During one of our treks on the Shining Sea Bikeway between Wood's Hole and North Falmouth, for instance, I was struck by the trail's beauty, even during a heat wave. Yet for me, cresting a small hill with a view over coastal marshland to the shore, it just wasn't the same with this exchange:
Me: "How gorgeous!"
Little chatterer: "Did you know Boris eats rutabagas?"
Me: "Look at the ocean."
LC: "What's a rutabaga?"
At one point, when I was negotiating a tricky turn into a beach parking lot with a UPS truck barreling micrometers from my son's exposed leg, the little chatterer said, "Mom, can I tell you the names for all those guys in my story, Kun the Turtle, his friends' names, remember you said we could figure out what would happen—"
"NOT NOW!" I cried. "Can't you see how much I'm concentrating?"
"Is it OK if I keep talking? You don't have to answer."
He kept talking. Within moments, I was answering.
When I complain about the little chatterer, my husband laughs. He's the one who usually gets stuck with the tagalong on our family bike rides.
"I just don't answer him," he says. "Pretty soon he shuts up."
He's a good guy, my husband, and a practical one. But I think I'm wired differently. Words make me respond—it's the writer in me, the pedant. Words are luscious things, not just chit-chat or time-fillers, and despite every drip of sweaty frustration with the chatterer these past few days, I know that words have weight for Nick, too. They are himself: Look at me, look at me, what do you think? Am I funny? Am I fabulous? Will you always love me? Can we get married? Will I be famous someday?
It's amazing, really, being privy to so much that's usually private in adults. Once, as I was wrestling with the bike locks, Nick tugged my arm.
"Mom?"
"What?"
"Why do people like me?"
I wanted to melt, and not from the heat. "Because you have great ideas," I said. "Because you're funny."
Nick kept looking up at me, as if unconvinced.
Because you're you, I thought.
OK, I love this child. Maybe expecting a family vacation to be a vacation is a fool's errand. Maybe vacation is the wrong word. It's more like moments of being—strings of shiny shells interspersed with stinking seaweed and whiny requests for ice cream.

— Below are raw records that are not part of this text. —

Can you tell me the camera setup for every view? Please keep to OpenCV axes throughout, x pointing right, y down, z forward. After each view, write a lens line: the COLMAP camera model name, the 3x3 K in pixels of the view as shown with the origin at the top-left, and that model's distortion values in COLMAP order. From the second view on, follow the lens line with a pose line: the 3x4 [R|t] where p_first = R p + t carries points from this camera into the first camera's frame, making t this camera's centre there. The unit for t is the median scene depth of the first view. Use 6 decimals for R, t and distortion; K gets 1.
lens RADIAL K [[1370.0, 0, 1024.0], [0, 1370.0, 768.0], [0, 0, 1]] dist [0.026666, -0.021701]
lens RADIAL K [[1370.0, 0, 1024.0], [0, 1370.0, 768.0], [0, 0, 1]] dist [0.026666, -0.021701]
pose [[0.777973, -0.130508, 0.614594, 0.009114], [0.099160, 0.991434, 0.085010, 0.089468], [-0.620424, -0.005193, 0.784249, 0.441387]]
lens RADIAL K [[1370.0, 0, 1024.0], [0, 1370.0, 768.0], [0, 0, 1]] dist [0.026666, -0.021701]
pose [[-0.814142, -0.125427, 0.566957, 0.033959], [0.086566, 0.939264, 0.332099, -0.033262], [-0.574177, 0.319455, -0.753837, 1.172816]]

On one of our first mornings here, Nick crept into bed with us, snuggling against me, and fell right back to sleep. I held my husband's hand, and he squeezed mine, as if transmitting his warmth to me and to Nick, who was silent for once, blessedly silent.But I realized later, during another tagalong monologue—You know the thing I like best? Mom? Living!—that by listening to children, we affirm who they are. Listening is as important as touch; it gives them the freedom to shout and argue and annoy and bedazzle.

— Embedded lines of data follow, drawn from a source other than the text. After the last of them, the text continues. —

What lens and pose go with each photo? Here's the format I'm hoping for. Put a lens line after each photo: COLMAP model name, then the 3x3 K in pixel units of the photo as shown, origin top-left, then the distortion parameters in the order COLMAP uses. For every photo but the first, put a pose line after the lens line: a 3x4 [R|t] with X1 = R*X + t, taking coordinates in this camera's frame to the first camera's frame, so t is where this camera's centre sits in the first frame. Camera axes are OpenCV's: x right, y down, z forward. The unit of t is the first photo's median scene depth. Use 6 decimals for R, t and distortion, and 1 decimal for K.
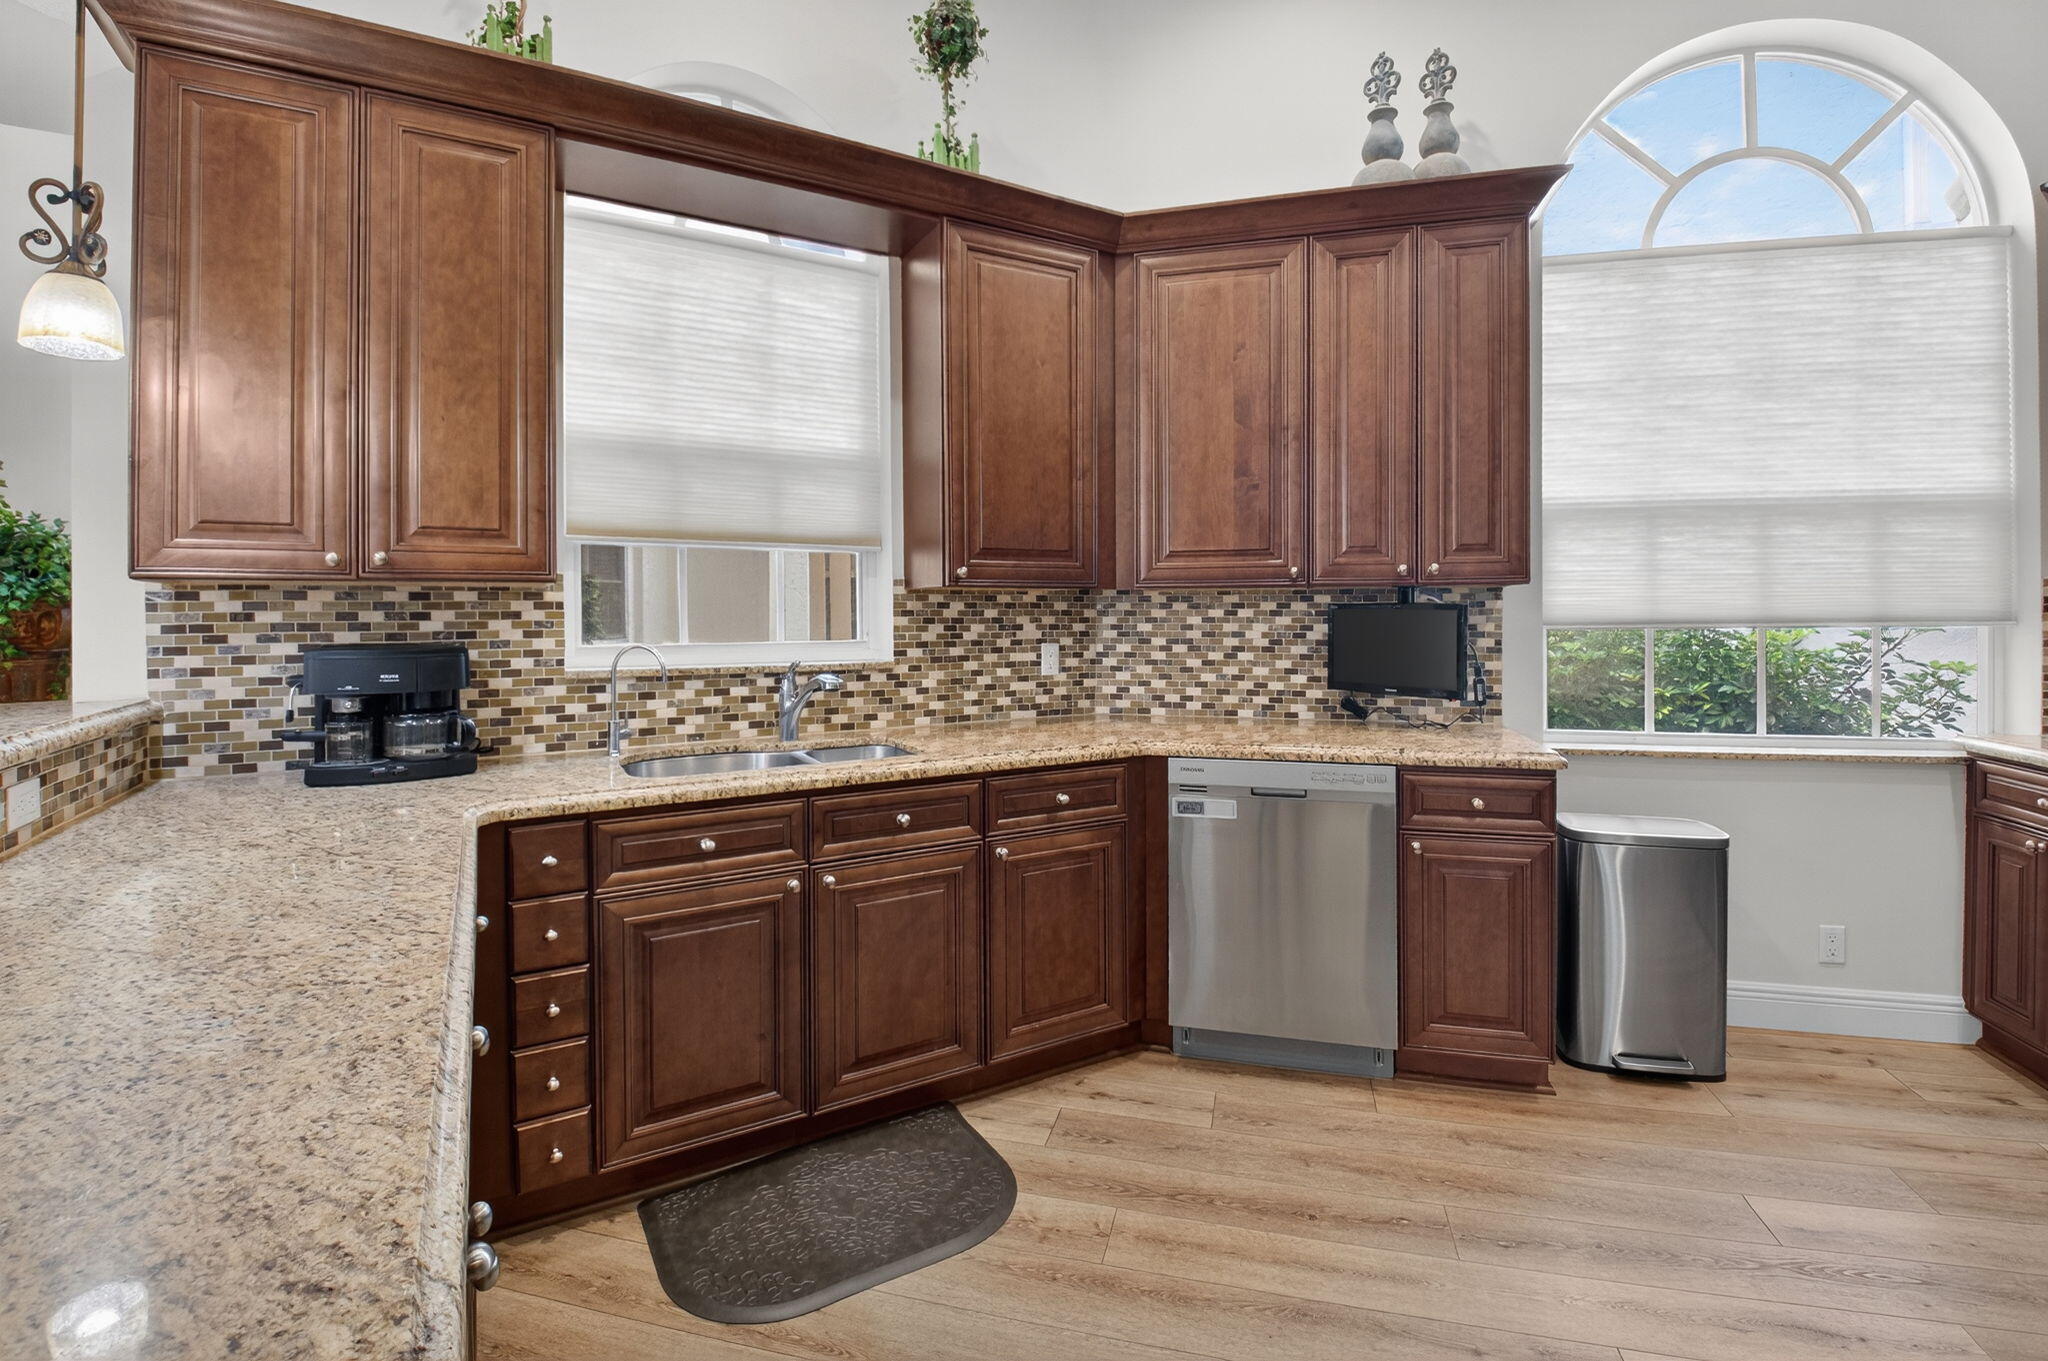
lens RADIAL K [[917.6, 0, 1031.3], [0, 917.6, 621.4], [0, 0, 1]] dist [0.012778, -0.025227]
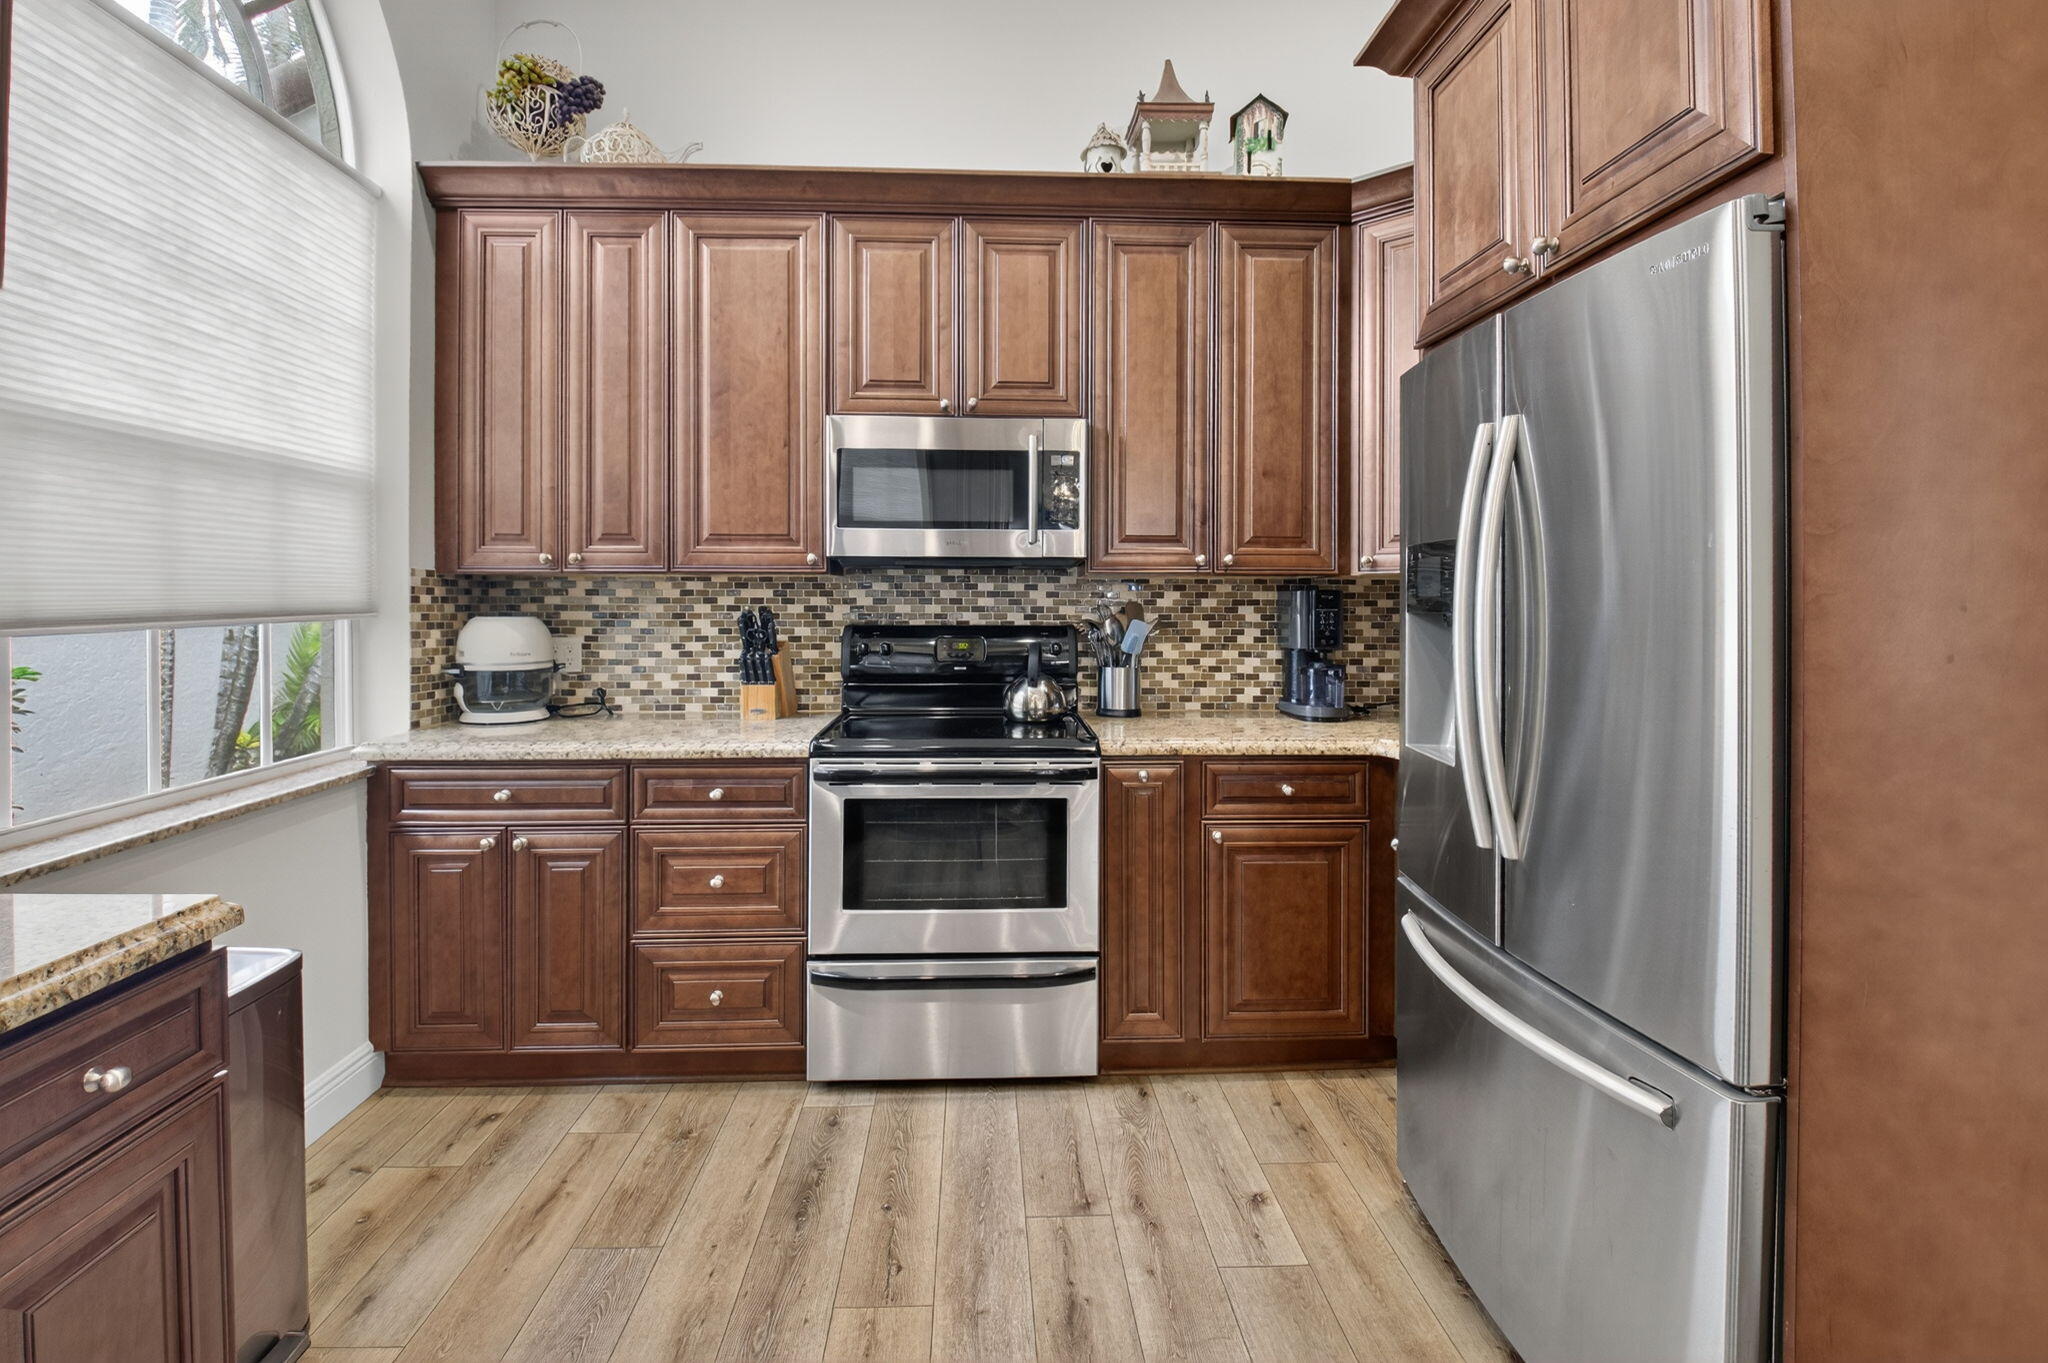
lens RADIAL K [[936.7, 0, 1020.1], [0, 936.7, 598.4], [0, 0, 1]] dist [0.002542, -0.016449]
pose [[-0.312045, 0.005518, 0.950051, -0.027261], [0.008596, 0.999959, -0.002985, -0.007434], [-0.950028, 0.007236, -0.312080, 0.656933]]
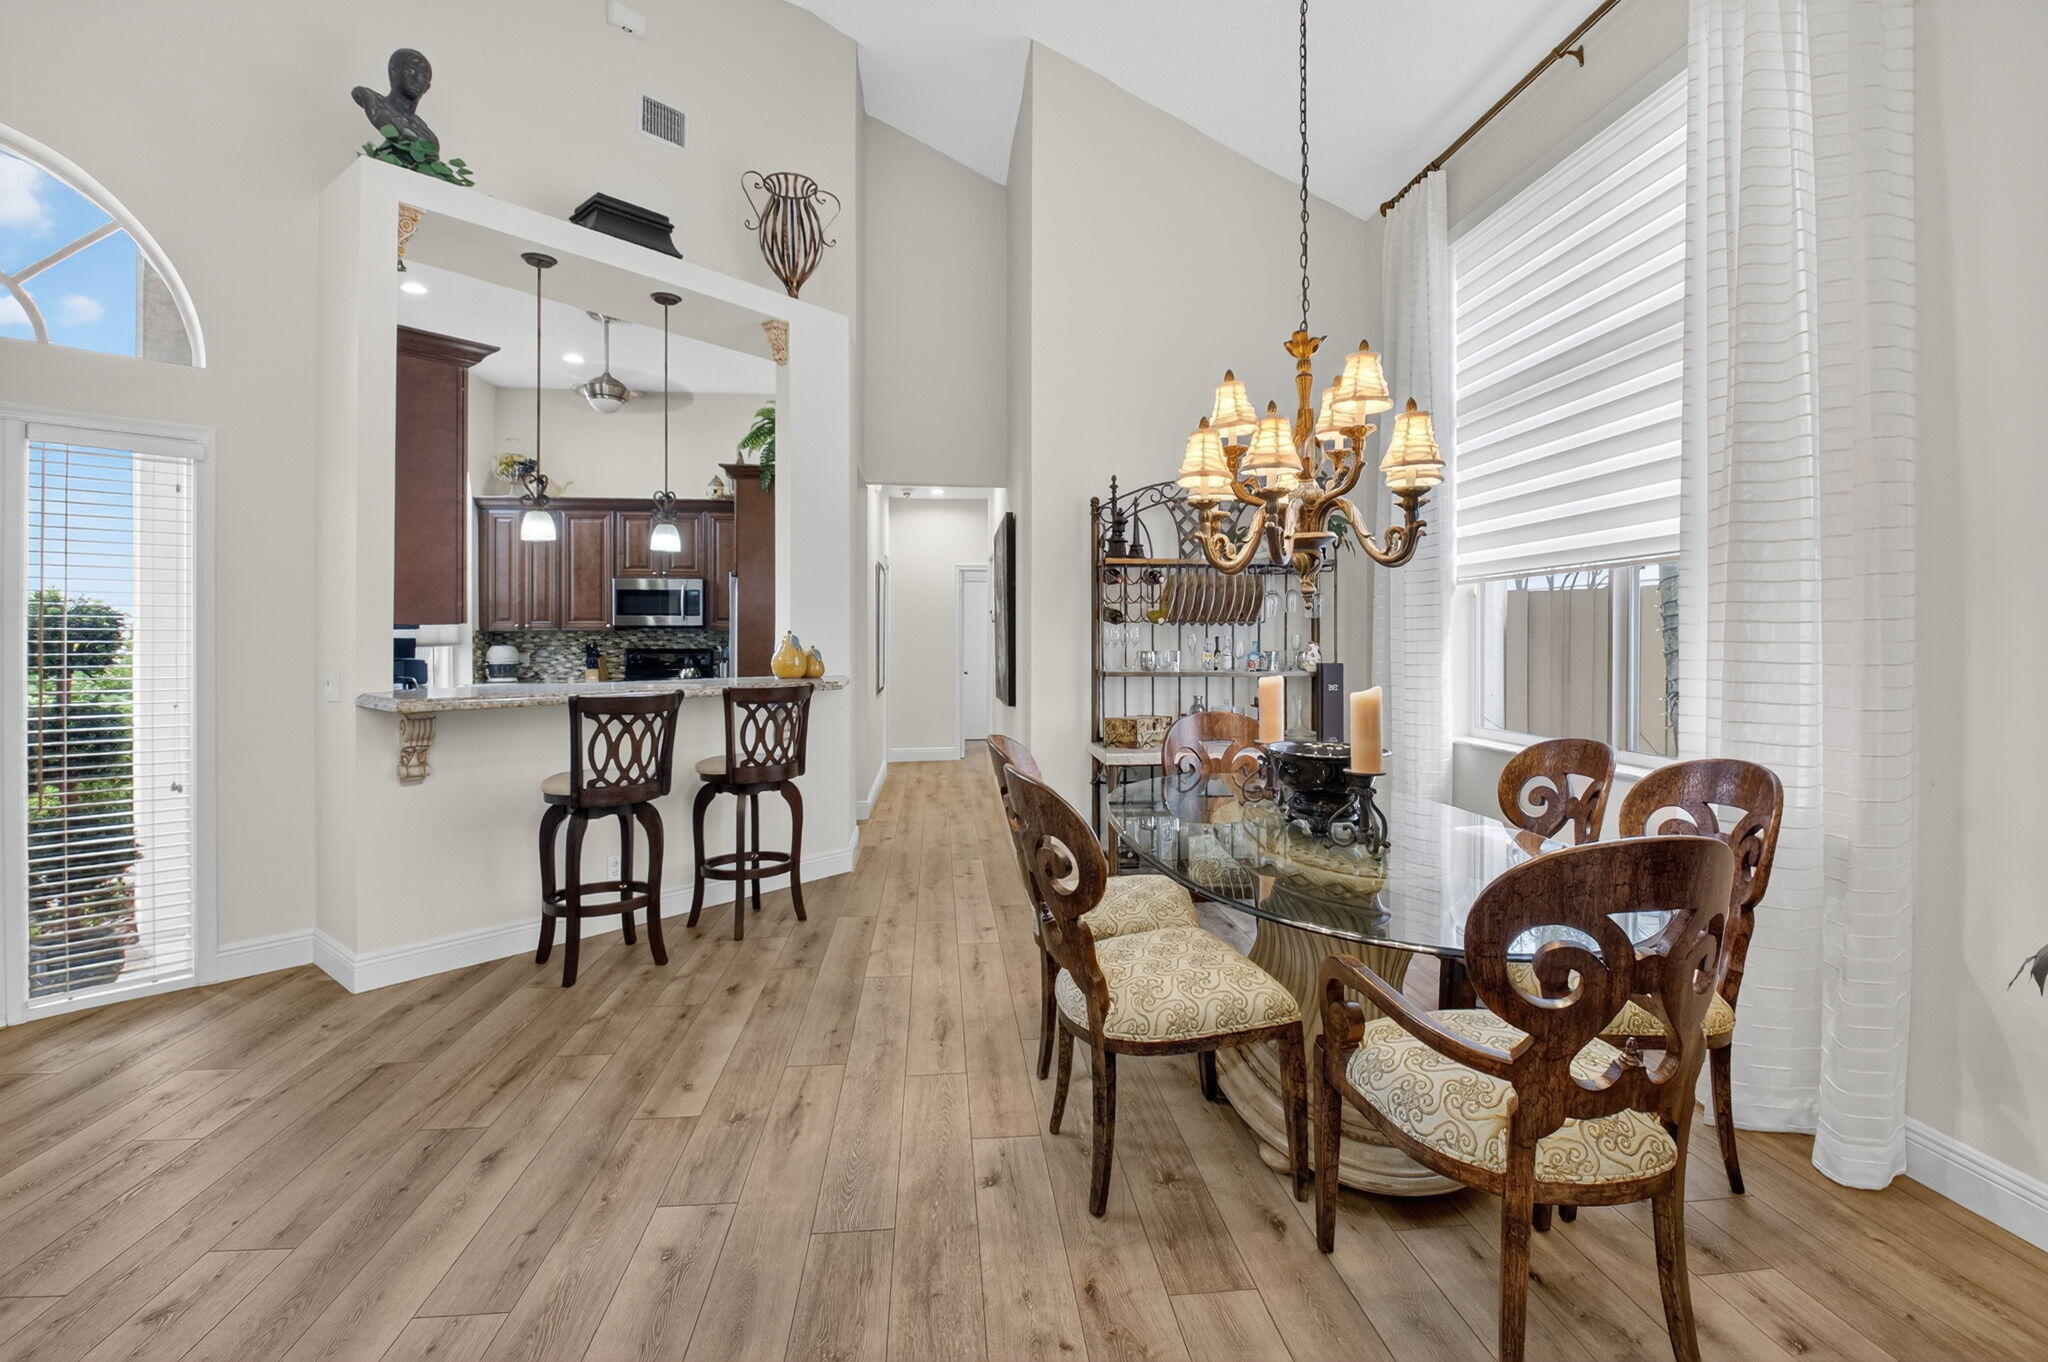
lens RADIAL K [[927.6, 0, 1046.1], [0, 927.6, 632.1], [0, 0, 1]] dist [0.007926, -0.018356]
pose [[-0.352547, 0.011987, 0.935717, -2.279194], [0.012417, 0.999890, -0.008130, 0.005776], [-0.935712, 0.008753, -0.352657, 0.291433]]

I try to explain what a rutabaga is or why China has colonized Tibet. I tell my little chatterer that I love life, too, although I'm not sure it would be my number-one choice if I had to live without the people I love.
LC says, "Yeah." Then he cracks a joke, putting on his Boris Badenov accent.
I know that I can't protect my son from all harm. But I can inoculate him against despair. And if I do—please, God, yes! I love living!—perhaps I can also inoculate myself.